- TASK DIRECTIONS -
An exact copy is required of the lines running from the one that contains "middle pip: (240, 225)" to the end of the material, both ends included, with pictures omitted.

- INFORMATION SUPPLIED -
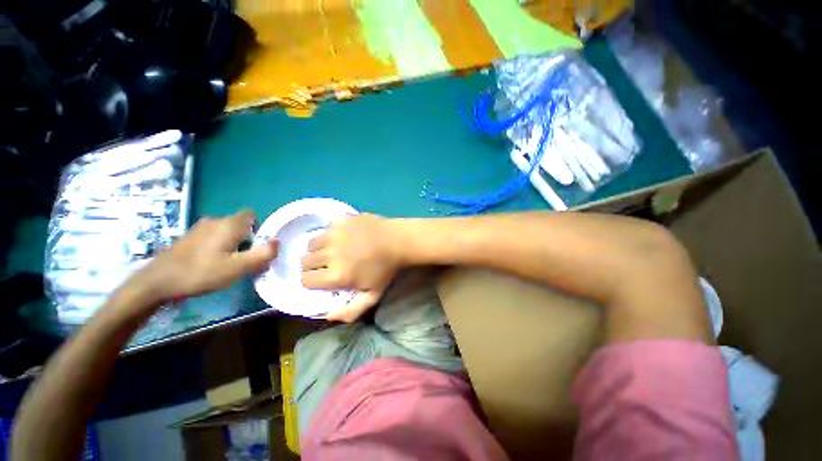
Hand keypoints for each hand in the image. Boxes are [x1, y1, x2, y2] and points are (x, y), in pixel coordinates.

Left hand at [132, 210, 277, 305]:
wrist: (156, 282)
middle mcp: (215, 221)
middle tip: (243, 260)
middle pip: (240, 225)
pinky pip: (212, 237)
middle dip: (246, 240)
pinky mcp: (188, 238)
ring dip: (231, 244)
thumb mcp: (238, 268)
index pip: (252, 215)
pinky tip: (209, 264)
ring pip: (225, 232)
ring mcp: (199, 228)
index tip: (256, 246)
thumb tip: (278, 242)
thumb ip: (262, 254)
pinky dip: (217, 247)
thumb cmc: (201, 273)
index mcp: (229, 225)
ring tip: (227, 264)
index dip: (259, 229)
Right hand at [301, 214, 401, 321]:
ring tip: (333, 249)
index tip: (322, 279)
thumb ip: (351, 311)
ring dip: (319, 248)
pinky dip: (330, 232)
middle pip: (305, 261)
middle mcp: (331, 254)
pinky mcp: (341, 219)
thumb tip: (327, 316)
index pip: (305, 280)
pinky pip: (326, 227)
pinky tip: (343, 235)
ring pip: (312, 243)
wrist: (398, 241)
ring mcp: (335, 234)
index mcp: (337, 275)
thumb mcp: (373, 295)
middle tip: (327, 264)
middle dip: (313, 266)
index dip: (312, 281)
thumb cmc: (387, 269)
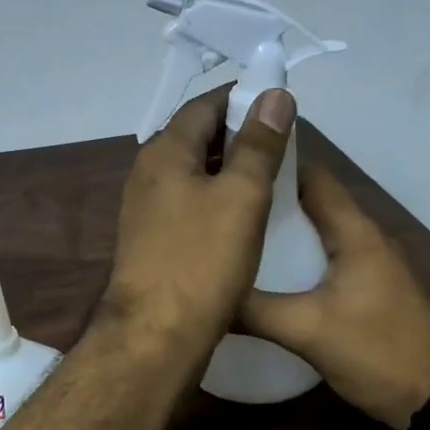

- WRITTEN REPLY -
middle pip: (240, 225)
pinky pip: (212, 237)
middle dip: (246, 240)
pinky mcp: (188, 238)
ring dip: (231, 244)
thumb mcp: (238, 268)
index pip: (252, 215)
pinky tip: (209, 264)
ring pip: (225, 232)
ring mcp: (199, 228)
index tip: (256, 246)
thumb tip: (278, 242)
thumb ip: (262, 254)
pinky dip: (217, 247)
thumb cmc: (201, 273)
index mcp: (229, 225)
ring tip: (227, 264)
index dip: (259, 229)
Right hand at [301, 214, 401, 321]:
ring tip: (333, 249)
index tip: (322, 279)
thumb ip: (351, 311)
ring dip: (319, 248)
pinky dip: (330, 232)
middle pip: (305, 261)
middle mcp: (331, 254)
pinky mcp: (341, 219)
thumb tip: (327, 316)
index pip: (305, 280)
pinky pip: (326, 227)
pinky tip: (343, 235)
ring pip: (312, 243)
wrist: (398, 241)
ring mcp: (335, 234)
index mcp: (337, 275)
thumb mcp: (373, 295)
middle tip: (327, 264)
middle dip: (313, 266)
index dip: (312, 281)
thumb cmc: (387, 269)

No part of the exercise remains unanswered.